Estados Unidos cae en casa: Bélgica impone con goleada 4-1 y deja el Mundial sin anfitriones
El Mundial 2026 vivió un golpe de efecto en Seattle: Bélgica derrotó 4-1 a Estados Unidos y dejó al torneo sin sus anfitriones en la fase decisiva. El resultado no solo significa el pase de los europeos a cuartos, sino también expone una de la gestiones que marcaron una de las mayores polémicas mundialistas —como la intervención presidencial en la sanción a Folarin Balogun— que aún así no lograron alterar el desenlace deportivo.
El anfitrión se queda sin Mundial
El encuentro arrancó con Bélgica imponiendo ritmo y verticalidad. A los 9 minutos, Charles De Ketelaere abrió el marcador tras una jugada rápida que desarmó la defensa estadounidense.
Estados Unidos respondió con carácter y encontró el empate a balón parado: Malik Tillman igualó de tiro libre a los 31 minutos, aprovechando una falta bien ejecutada. Sin embargo, la alegría local duró apenas dos minutos: De Ketelaere volvió a aparecer en el área rival y puso el 2-1 antes del descanso, un golpe anímico que inclinó la balanza.
En la segunda mitad, Bélgica mantuvo la presión y encontró premio en una acción que capitalizó Hans Vanaken a los 57 minutos, tras un error del arquero Freese, que permitió el 3-1.
Con el marcador a favor, los europeos controlaron los tiempos, supieron cerrar espacios y buscaron el contragolpe con eficacia. Ya en el tiempo añadido, Romelu Lukaku sentenció la goleada con el 4-1 definitivo, cerrando una noche en la que la selección belga mostró contundencia en las áreas y solidez defensiva.
Aunque las cifras de posesión favorecieron a Estados Unidos (aproximadamente 57%), esa superioridad territorial no se tradujo en ocasiones claras: los locales registraron apenas dos remates al arco, frente a siete de Bélgica. La selección europea fue más eficaz en la finalización y castigó los errores rivales.
¿La gracia presidencial no bastó?
La derrota adquiere mayor resonancia porque se produce tras una fuerte controversia. La suspensión de la sanción a Balogun, anulada después de una llamada del presidente Donald Trump a Gianni Infantino, había generado críticas sobre la independencia de la FIFA y la transparencia del torneo.

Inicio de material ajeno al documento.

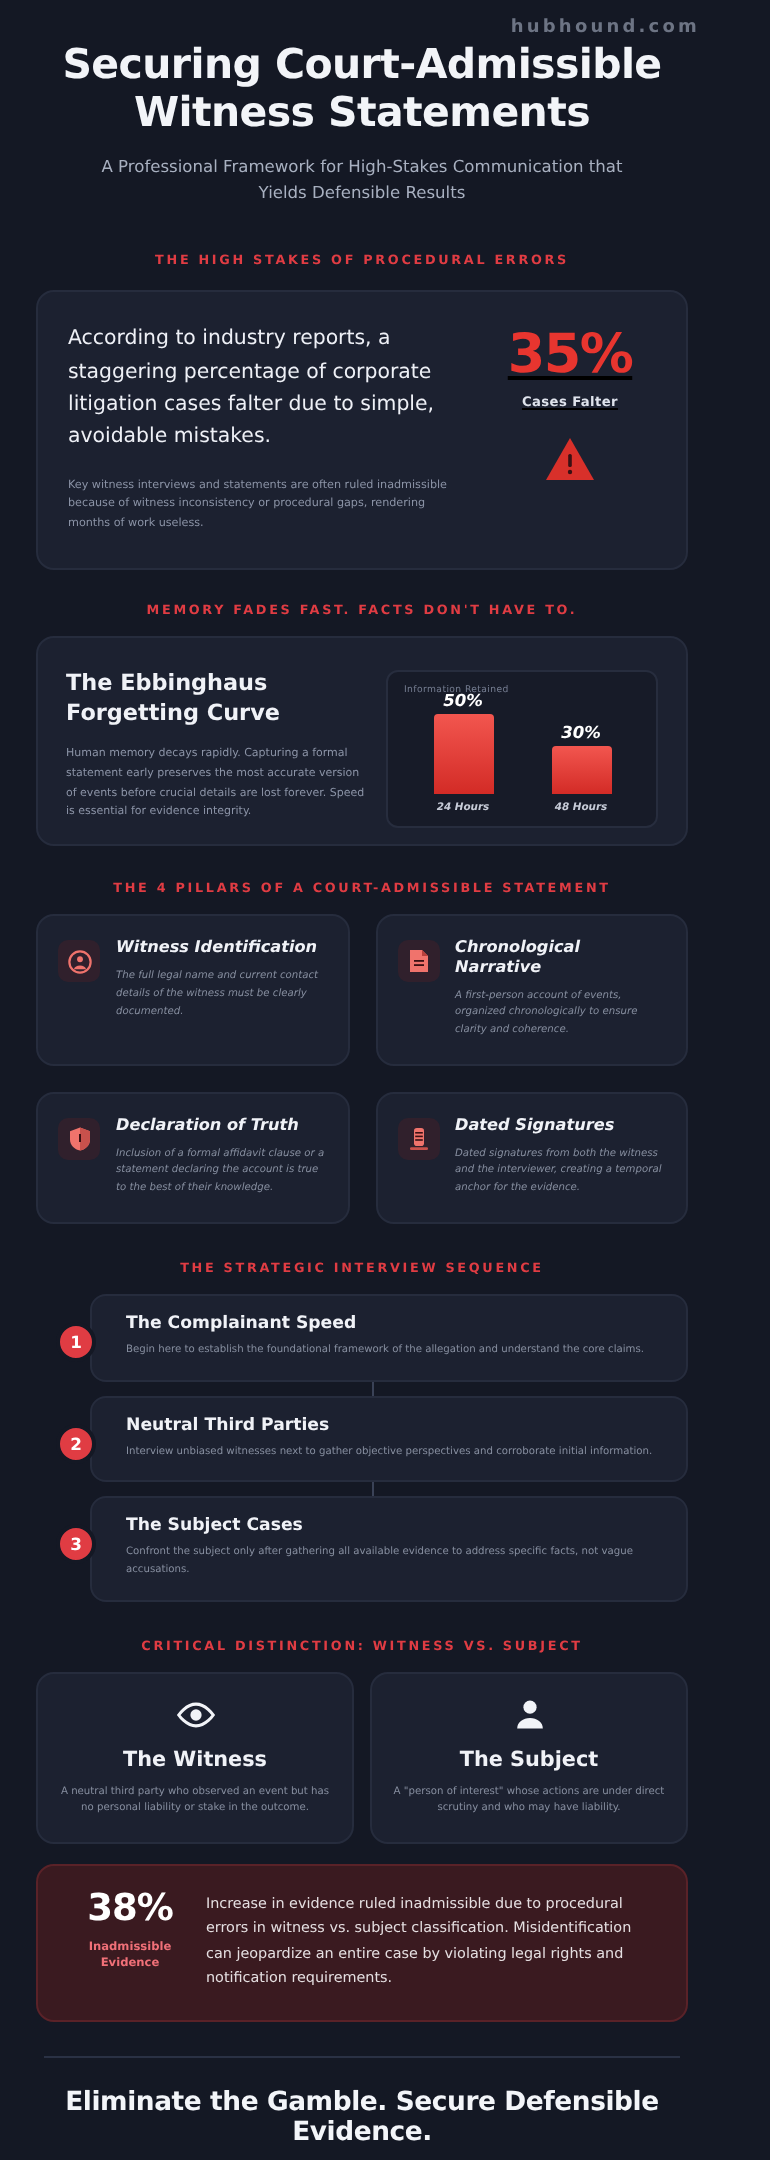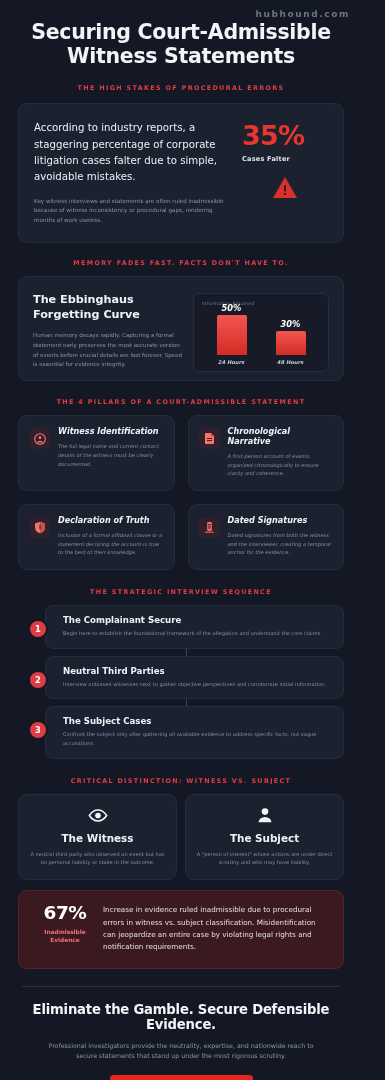"A Professional Framework for High-Stakes" div.subtitle { html: none -> <div>A Professional Framework for High-Stakes Communication that Yields Defensible Results</div> }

Trump admitió que "no sabía" que una tarjeta roja implicaba suspensión automática y que "no le parecía falta" la acción del delantero. El reglamento disciplinario, sin embargo, establece claramente la suspensión por expulsión y la independencia de los órganos judiciales.
La eliminación de Estados Unidos, pese a esa intervención, refuerza la idea de que ni las gestiones externas ni las posibles presiones políticas pueden alterar lo que ocurre en el campo de juego.
La goleada de Bélgica y la eliminación de Estados Unidos marcan un punto de inflexión en el Mundial 2026. El torneo seguirá sin sus anfitriones, y la narrativa de las gestiones políticas quedaría en evidencia: ni con posibles intervenciones externas se pudo cambiar el desenlace.
Bélgica avanza con autoridad y Estados Unidos se despide con la frustración de haber quedado fuera en casa, confirmando que en el fútbol, al final, lo que manda es lo que ocurre en la cancha.